[Stored items from a collection]
▽
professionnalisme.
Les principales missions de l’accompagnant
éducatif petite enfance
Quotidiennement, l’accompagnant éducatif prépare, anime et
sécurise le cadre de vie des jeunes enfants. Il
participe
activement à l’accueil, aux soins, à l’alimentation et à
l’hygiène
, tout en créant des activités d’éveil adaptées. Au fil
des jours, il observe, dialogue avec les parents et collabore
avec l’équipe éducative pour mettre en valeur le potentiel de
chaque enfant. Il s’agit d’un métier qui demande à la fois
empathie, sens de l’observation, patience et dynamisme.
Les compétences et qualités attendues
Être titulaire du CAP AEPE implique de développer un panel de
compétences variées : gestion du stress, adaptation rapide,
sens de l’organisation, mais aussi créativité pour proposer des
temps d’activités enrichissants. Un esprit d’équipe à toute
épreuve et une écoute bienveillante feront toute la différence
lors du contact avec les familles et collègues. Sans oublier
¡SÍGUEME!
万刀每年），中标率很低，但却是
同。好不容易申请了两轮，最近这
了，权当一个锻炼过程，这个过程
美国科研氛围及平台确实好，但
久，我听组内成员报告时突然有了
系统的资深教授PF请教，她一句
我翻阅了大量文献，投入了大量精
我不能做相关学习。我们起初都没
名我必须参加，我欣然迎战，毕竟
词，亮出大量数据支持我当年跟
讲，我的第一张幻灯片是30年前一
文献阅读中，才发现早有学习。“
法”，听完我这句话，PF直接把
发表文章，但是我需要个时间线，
△
Transcribe the records in full, so that each line reads exactly as before.

professionnalisme.
Les principales missions de l’accompagnant
éducatif petite enfance
Quotidiennement, l’accompagnant éducatif prépare, anime et
sécurise le cadre de vie des jeunes enfants. Il
participe
activement à l’accueil, aux soins, à l’alimentation et à
l’hygiène
, tout en créant des activités d’éveil adaptées. Au fil
des jours, il observe, dialogue avec les parents et collabore
avec l’équipe éducative pour mettre en valeur le potentiel de
chaque enfant. Il s’agit d’un métier qui demande à la fois
empathie, sens de l’observation, patience et dynamisme.
Les compétences et qualités attendues
Être titulaire du CAP AEPE implique de développer un panel de
compétences variées : gestion du stress, adaptation rapide,
sens de l’organisation, mais aussi créativité pour proposer des
temps d’activités enrichissants. Un esprit d’équipe à toute
épreuve et une écoute bienveillante feront toute la différence
lors du contact avec les familles et collègues. Sans oublier
¡SÍGUEME!
万刀每年），中标率很低，但却是
同。好不容易申请了两轮，最近这
了，权当一个锻炼过程，这个过程
美国科研氛围及平台确实好，但
久，我听组内成员报告时突然有了
系统的资深教授PF请教，她一句
我翻阅了大量文献，投入了大量精
我不能做相关学习。我们起初都没
名我必须参加，我欣然迎战，毕竟
词，亮出大量数据支持我当年跟
讲，我的第一张幻灯片是30年前一
文献阅读中，才发现早有学习。“
法”，听完我这句话，PF直接把
发表文章，但是我需要个时间线，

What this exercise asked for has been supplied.